Opiekunka uznała, iż choć współczuje matce czterolatka, nie zamierza ulec jej namowom. - Jestem pewna, iż postąpiłam słusznie - dodaje. Takiego samego zdania są internauci, którzy postanowili skomentować tę sprawę.
Przemoc? Nie ryzykuj
Przemoc wobec dzieci jest tą sferą, w której nie ma działania na wyrost. choćby najmniejszymi podejrzeniami warto się zaopiekować, bo mogą uchronić małego bezbronnego człowieka przed cierpieniem. jeżeli nie nasza interwencja, być może nikt inny nie zareaguje.
"Postąpiłaś słusznie. Wykonałaś swoją pracę. Tak wiele razy musi stać się tragedia i wtedy wszyscy pytają, dlaczego nikt nic nie powiedział, lub nic nie zrobił. Ty właśnie zrobiłaś i dziękuję ci. Pomogłaś temu małemu chłopcu i być może uratowałaś mu życie" - pisała internautka, a jej głos nie był odosobniony. "Postąpiłaś całkowicie słusznie i nie jest przypadkiem, iż opieka społeczna nie zdecydowała się oddać go rodzicom. Ojczym jest agresywny, ale przede wszystkim matka zaprzecza, a to jest najgorsze, co może się przydarzyć dziecku".

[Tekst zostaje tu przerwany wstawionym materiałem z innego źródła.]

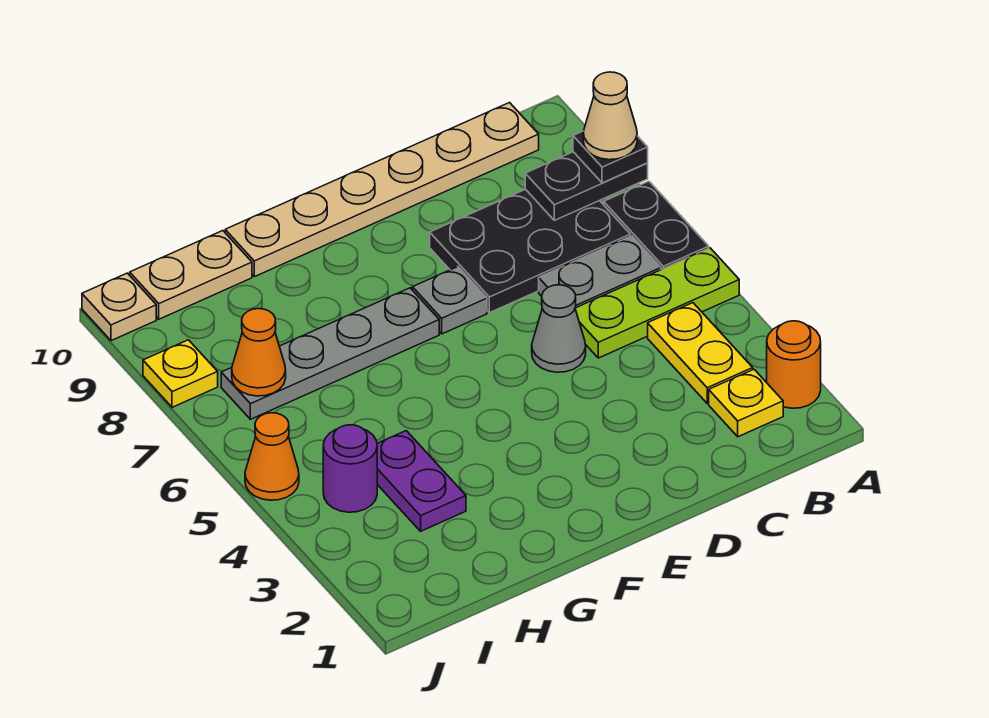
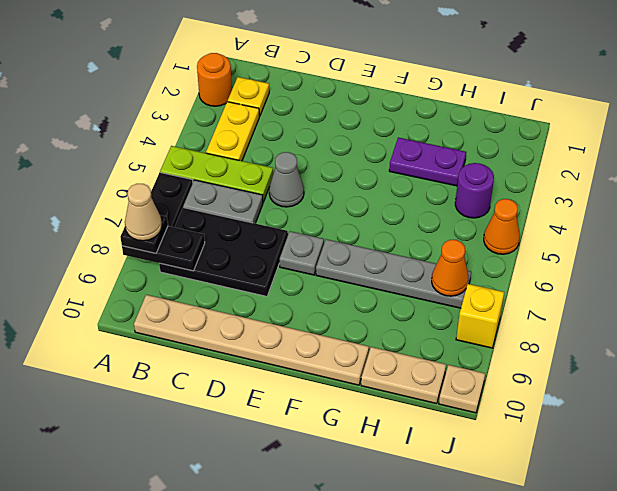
purple 1x2 plate [377,431,466,531] -> purple 1x2 plate turned to [389,138,466,186]
yellow 1x1 plate [143,340,218,407] -> yellow 1x1 brick [456,284,504,348]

Jak reagować na przemoc wobec dziecka? Te słowa możesz powiedzieć oprawcyeDziecko.pl/Gazeta.pl


jeżeli nie wiesz, jak reagować, gdy jesteś świadkiem przemocy, zajrzyj do naszego artykułu: Jak reagować na przemoc wobec dzieci? Te zdania to "gotowce", które możesz powiedzieć. Pedagożka przygotowała gotowe zdania, którymi możesz zwrócić się do oprawcy i dziecka.


Doświadczasz przemocy domowej? Szukasz pomocy? Możesz zgłosić się na przykład do Ogólnopolskiego Pogotowia dla Ofiar Przemocy w Rodzinie "Niebieska Linia". Bezpłatna infolinia czynna jest całodobowo pod numerem telefonu 800 12 00 02. Więcej informacji znajdziesz na tej stronie. jeżeli występuje zagrożenie życia - dzwoń na numer alarmowy 112.